Your objective
Each line of the data below from the one holding "thumb ip: (336, 130)" to the one holding "middle dip: (462, 291)", inclusive, is to be reproduced exactly; no other line belongs in the answer.

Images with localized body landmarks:
○ ○ ○ ○

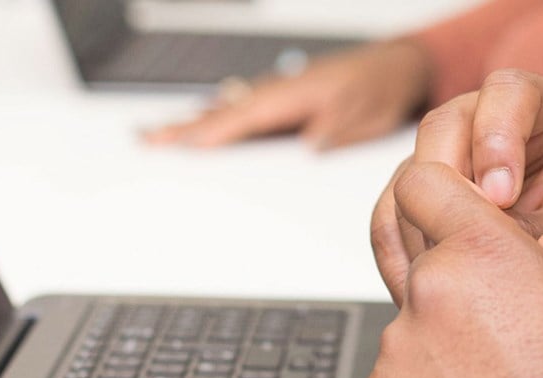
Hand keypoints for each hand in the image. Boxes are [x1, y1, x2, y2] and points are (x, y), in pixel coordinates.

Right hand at [144, 39, 430, 149]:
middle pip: (223, 111)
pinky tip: (201, 119)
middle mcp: (278, 90)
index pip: (244, 117)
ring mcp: (277, 92)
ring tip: (157, 132)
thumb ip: (336, 130)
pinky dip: (215, 112)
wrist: (397, 66)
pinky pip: (240, 105)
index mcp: (293, 95)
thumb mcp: (368, 114)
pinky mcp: (282, 96)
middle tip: (145, 138)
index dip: (211, 131)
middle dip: (183, 125)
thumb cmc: (382, 89)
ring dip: (192, 119)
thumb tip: (310, 146)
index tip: (179, 143)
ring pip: (226, 107)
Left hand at [360, 161, 542, 377]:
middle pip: (430, 268)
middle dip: (462, 291)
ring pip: (417, 328)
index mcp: (485, 252)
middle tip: (509, 337)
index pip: (424, 185)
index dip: (439, 196)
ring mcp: (399, 347)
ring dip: (447, 346)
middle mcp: (431, 290)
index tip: (457, 220)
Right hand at [370, 69, 542, 293]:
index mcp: (541, 109)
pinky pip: (390, 214)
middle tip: (468, 241)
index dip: (498, 138)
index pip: (509, 93)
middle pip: (443, 128)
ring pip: (410, 173)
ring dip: (425, 228)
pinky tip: (425, 286)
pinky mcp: (416, 192)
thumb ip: (532, 228)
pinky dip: (403, 254)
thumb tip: (476, 244)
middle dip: (450, 189)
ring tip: (454, 277)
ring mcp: (444, 154)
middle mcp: (484, 120)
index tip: (503, 196)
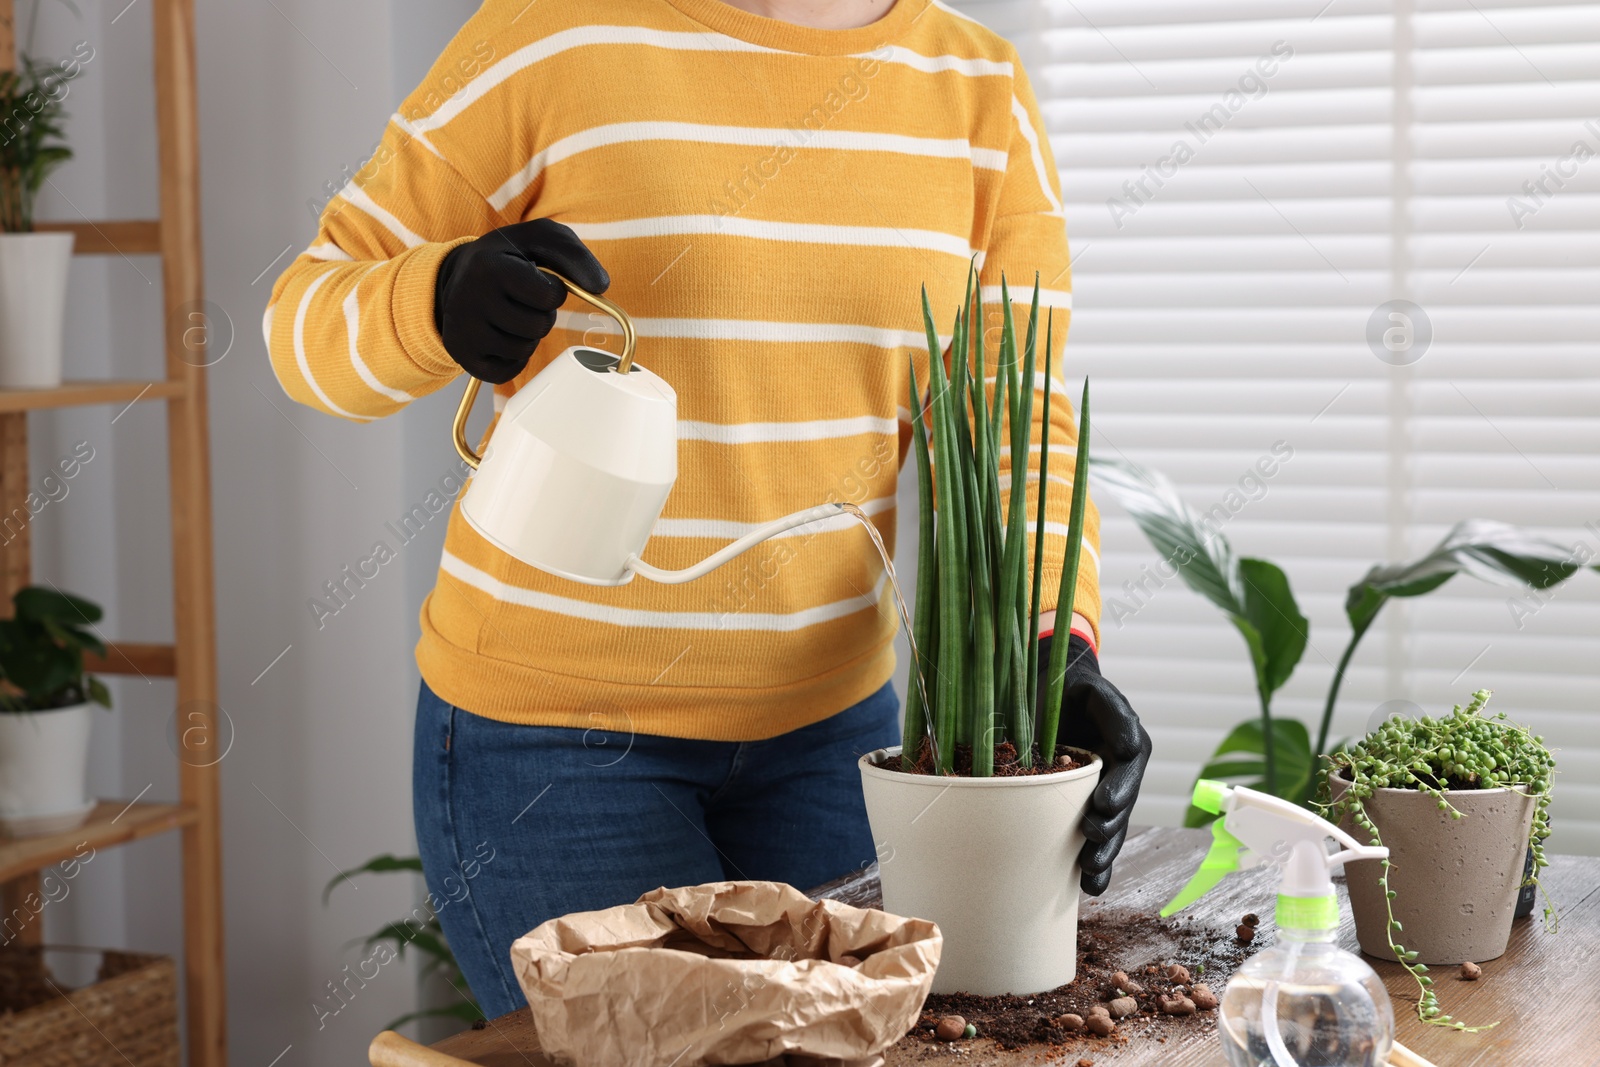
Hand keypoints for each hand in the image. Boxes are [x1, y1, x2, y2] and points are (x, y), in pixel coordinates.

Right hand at [433, 218, 609, 384]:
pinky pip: (509, 371)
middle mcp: (468, 299)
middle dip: (541, 313)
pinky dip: (513, 356)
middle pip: (539, 326)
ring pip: (525, 350)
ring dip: (528, 334)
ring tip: (510, 313)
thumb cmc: (509, 256)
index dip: (553, 290)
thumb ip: (575, 255)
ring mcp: (464, 332)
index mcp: (488, 266)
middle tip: (521, 298)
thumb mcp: (540, 239)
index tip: (537, 279)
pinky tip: (500, 333)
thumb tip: (601, 286)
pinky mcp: (464, 357)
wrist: (459, 274)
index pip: (549, 295)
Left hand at [1036, 633, 1152, 895]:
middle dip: (1111, 823)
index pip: (1129, 761)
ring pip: (1113, 823)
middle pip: (1123, 799)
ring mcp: (1106, 787)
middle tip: (1093, 834)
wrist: (1050, 689)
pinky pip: (1098, 835)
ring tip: (1090, 871)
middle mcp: (1121, 765)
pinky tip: (1088, 887)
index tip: (1104, 804)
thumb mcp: (1085, 687)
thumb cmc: (1065, 685)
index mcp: (1125, 734)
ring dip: (1104, 848)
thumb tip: (1127, 745)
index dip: (1119, 786)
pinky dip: (1095, 863)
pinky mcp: (1089, 804)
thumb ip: (1106, 708)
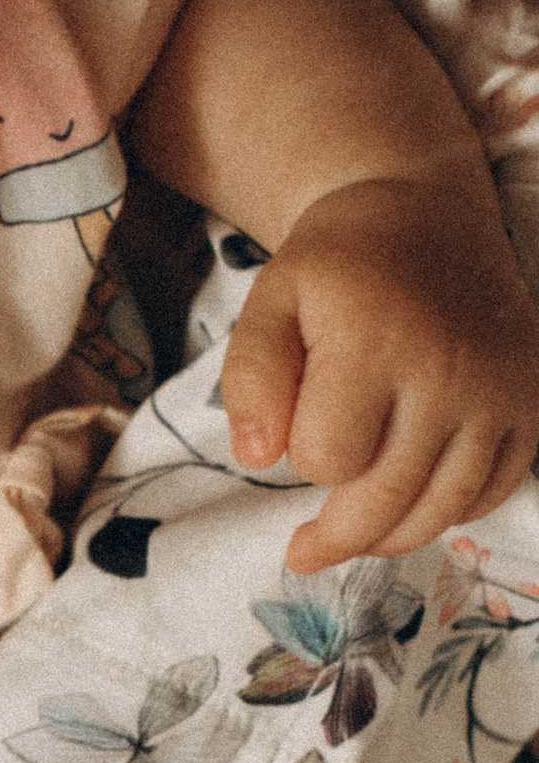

○ ○ ○ ○

Response below
thumb ip: (336, 130)
pinky dip: (215, 112)
wrist: (397, 66)
pinky pip: (240, 105)
index mcp: (293, 95)
thumb mcp: (368, 114)
pinky mcp: (282, 96)
middle tip: (145, 138)
index dip: (211, 131)
middle dip: (183, 125)
thumb cmc: (382, 89)
ring dip: (192, 119)
thumb tip: (310, 146)
index tip: (179, 143)
ring pip: (226, 107)
Left hand at [360, 161, 542, 377]:
middle pip: (430, 268)
middle dip: (462, 291)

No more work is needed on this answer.